FANS e microbiota intestinale nel cane

FANS e microbiota intestinale nel cane: il paradosso dell’antinfiammatorio

I Farmaci Antinfiammatori Non Steroidei, comunemente chiamati FANS, sono tra i più utilizzati sia nell’uomo che nei nostri animali per il trattamento di una vasta gamma di sintomi (infiammazione, dolore, febbre). È automatico dunque porci ancora la domanda: che effetto hanno sul microbiota intestinale? Come interagiscono con i microrganismi dell’apparato digerente e in che modo questi possono mediare la loro efficacia e soprattutto i loro effetti collaterali?

Questo post è parte di una serie dal titolo “Microbioma e farmaci: quello che il bugiardino non dice” dove parliamo delle ultime scoperte relative agli effetti sul microbiota intestinale dei farmaci più utilizzati in cani e gatti quali antibiotici, gastroprotettori, antinfiammatori e antidolorifici.
Per agevolare i nuovi lettori, è presente una breve introduzione sul microbioma.
Per gli affezionati, skip intro per saltare l’introduzione.

Il microbiota intestinale

microbiota intestinale: siamo fatti come un tubo

Siamo dei tubi. Sofisticati e contorti, ma tubi. Bocca e ano sono le estremità. Le pareti esterne e interne del tubo sono, rispettivamente, pelle e parete intestinale. Uno strato di microrganismi riveste tutte le superfici del tubo, come una specie di pellicola vivente, che chiamiamo microbiota.

È evidente quindi che qualsiasi sostanza, che entri o esca dal corpo, deve attraversare e interagire con questo strato di microbi. La farmacomicrobiomica è una nuova branca della scienza che studia proprio l’interazione tra microbiota e farmaci.

È ormai ampiamente dimostrato che i trilioni di batteri che colonizzano l’apparato gastro-intestinale svolgono un ruolo chiave nel processo digestivo, nella funzionalità del sistema immunitario e nel mantenimento di un buono stato di salute.

Funzioni principali del microbiota intestinale

  • metabolismo delle sostanze ingerite e degli xenobiotici
  • sintesi di enzimi e vitamine essenziali
  • produzione di energia (attraverso la produzione di acidi grassi a corta catena)

● ● ● ● ●

:: IL TUO COMPITO ::
Nel testo sui FANS e il microbiota intestinale compare la frase «La farmacomicrobiomica è una nuova branca della scienza che studia proprio l’interazione tra microbiota e farmaci.» Traducila in inglese. Il materiale che segue non ha alcun legame con il testo sui FANS e il microbiota intestinale.

:: DATI ARCHIVIATI ::
● ● ● ● ●

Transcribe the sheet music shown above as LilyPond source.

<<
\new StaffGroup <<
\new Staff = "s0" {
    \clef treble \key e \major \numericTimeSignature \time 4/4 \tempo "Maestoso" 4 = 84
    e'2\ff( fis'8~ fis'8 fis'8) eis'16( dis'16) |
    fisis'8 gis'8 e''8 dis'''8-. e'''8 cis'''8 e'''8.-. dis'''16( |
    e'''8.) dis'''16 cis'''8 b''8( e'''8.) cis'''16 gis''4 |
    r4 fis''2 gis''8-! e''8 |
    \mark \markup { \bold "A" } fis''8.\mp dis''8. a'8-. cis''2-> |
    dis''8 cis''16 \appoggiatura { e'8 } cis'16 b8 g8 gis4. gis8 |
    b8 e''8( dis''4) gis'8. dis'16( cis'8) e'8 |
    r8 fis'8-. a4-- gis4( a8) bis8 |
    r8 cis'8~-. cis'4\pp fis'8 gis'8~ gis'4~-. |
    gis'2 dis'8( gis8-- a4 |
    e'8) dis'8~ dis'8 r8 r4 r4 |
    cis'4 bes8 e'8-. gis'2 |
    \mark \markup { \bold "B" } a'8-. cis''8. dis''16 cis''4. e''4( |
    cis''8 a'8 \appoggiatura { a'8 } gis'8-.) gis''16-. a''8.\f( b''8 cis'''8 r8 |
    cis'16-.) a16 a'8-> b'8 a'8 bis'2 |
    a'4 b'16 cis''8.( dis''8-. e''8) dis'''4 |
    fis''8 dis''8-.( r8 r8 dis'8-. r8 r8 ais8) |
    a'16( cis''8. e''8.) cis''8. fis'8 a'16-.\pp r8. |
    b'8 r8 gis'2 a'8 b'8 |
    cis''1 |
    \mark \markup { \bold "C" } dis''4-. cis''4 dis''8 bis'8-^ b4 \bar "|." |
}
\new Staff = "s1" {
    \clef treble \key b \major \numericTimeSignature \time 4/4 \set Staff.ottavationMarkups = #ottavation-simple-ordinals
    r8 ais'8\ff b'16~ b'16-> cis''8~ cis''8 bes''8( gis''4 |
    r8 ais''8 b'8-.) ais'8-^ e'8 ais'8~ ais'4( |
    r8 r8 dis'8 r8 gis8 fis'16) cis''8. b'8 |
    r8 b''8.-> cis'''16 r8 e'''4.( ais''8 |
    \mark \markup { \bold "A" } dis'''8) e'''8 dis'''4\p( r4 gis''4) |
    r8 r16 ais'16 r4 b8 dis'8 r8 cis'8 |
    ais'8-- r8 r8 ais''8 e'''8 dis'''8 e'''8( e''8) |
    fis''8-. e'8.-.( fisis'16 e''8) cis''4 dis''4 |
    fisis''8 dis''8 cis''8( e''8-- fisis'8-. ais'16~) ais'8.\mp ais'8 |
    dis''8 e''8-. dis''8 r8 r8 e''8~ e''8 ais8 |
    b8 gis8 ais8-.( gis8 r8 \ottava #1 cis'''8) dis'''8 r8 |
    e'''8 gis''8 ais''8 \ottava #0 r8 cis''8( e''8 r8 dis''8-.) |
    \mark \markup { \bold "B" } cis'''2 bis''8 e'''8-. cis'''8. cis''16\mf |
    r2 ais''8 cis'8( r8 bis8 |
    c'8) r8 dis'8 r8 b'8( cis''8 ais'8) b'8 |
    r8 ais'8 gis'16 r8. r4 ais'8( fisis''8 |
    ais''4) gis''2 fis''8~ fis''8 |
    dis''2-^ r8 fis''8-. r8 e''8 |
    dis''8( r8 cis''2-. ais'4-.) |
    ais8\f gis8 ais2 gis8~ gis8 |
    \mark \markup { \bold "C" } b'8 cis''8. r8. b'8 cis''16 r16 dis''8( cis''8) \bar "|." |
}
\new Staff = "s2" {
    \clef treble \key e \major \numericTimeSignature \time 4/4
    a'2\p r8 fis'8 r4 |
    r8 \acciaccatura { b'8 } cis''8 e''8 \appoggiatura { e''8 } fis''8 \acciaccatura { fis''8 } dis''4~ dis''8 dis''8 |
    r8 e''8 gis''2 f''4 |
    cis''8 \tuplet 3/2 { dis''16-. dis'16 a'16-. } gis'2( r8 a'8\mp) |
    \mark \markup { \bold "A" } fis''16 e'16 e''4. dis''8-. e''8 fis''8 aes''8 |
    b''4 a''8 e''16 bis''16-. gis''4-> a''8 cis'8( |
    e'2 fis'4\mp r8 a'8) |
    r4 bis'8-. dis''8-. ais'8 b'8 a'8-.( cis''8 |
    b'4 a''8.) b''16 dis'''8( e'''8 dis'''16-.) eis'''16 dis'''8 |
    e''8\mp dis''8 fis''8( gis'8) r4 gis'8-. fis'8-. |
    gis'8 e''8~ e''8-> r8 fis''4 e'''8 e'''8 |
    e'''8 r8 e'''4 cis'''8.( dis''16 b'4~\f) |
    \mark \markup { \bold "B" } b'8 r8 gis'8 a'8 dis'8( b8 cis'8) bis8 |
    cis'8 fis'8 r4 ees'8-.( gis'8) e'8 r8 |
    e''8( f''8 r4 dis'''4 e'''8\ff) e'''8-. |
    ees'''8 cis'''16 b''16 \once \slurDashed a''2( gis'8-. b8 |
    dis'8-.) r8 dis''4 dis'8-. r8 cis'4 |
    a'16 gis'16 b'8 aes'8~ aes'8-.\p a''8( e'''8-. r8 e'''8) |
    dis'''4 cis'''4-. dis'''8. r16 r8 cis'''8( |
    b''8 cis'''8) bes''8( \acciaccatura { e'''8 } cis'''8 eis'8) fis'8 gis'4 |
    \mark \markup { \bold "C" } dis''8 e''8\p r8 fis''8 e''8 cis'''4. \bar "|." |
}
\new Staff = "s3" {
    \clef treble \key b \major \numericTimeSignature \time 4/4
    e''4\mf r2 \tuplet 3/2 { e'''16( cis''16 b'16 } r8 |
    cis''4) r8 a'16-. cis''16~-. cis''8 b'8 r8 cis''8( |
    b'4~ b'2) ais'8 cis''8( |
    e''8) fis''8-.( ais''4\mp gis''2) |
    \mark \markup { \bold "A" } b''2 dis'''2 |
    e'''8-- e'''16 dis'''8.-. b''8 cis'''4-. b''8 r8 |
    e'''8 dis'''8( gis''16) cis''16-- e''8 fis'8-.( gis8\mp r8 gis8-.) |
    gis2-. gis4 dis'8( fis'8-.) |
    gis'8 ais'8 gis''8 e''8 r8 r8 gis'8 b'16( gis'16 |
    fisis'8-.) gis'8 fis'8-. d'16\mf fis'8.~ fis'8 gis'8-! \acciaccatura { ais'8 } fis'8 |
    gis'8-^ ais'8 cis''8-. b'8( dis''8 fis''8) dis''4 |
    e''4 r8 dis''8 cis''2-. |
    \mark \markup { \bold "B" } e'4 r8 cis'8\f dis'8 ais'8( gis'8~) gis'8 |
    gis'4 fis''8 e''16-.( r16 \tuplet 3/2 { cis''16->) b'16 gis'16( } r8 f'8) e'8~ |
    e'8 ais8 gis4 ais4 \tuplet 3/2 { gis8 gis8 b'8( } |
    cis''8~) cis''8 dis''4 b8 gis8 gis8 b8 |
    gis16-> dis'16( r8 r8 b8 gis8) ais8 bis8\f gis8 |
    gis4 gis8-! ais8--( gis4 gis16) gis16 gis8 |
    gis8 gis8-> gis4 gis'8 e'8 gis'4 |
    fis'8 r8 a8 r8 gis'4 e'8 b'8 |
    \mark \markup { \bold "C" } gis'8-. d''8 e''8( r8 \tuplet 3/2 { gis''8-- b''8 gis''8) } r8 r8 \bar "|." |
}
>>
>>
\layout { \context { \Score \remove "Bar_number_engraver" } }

● ● ● ● ●

:: RISPOSTA ATTESA ::
Pharmacomicrobiomics is a new branch of science that studies precisely the interaction between the microbiota and drugs.